- Opening Delimiter -
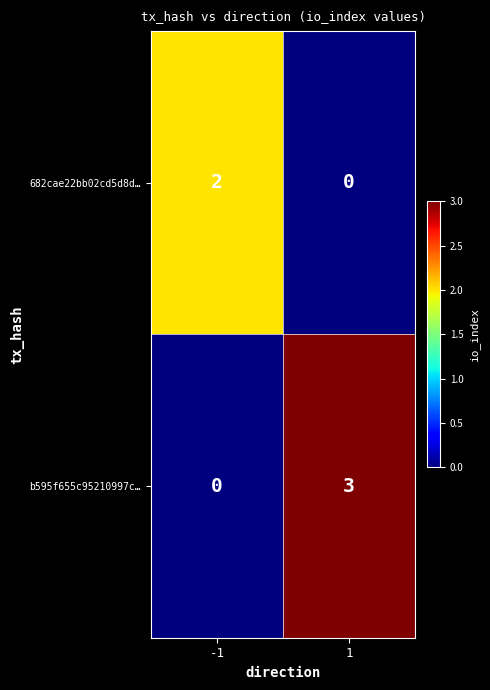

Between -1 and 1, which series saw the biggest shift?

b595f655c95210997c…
- Closing Delimiter -
- Opening Delimiter -
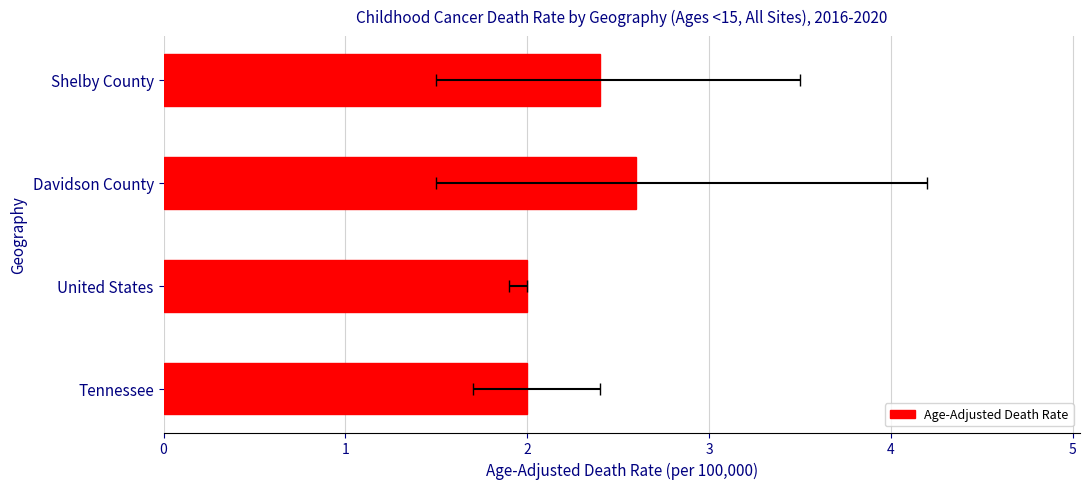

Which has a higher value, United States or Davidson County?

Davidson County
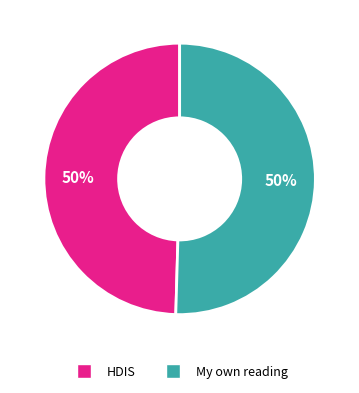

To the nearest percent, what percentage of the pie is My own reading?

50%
- Closing Delimiter -
WORK ITEM:
Pull out every line of the entries above that contains the string "County", and copy each one in full.

OUTPUT OF THE TASK:
Which has a higher value, United States or Davidson County?
Davidson County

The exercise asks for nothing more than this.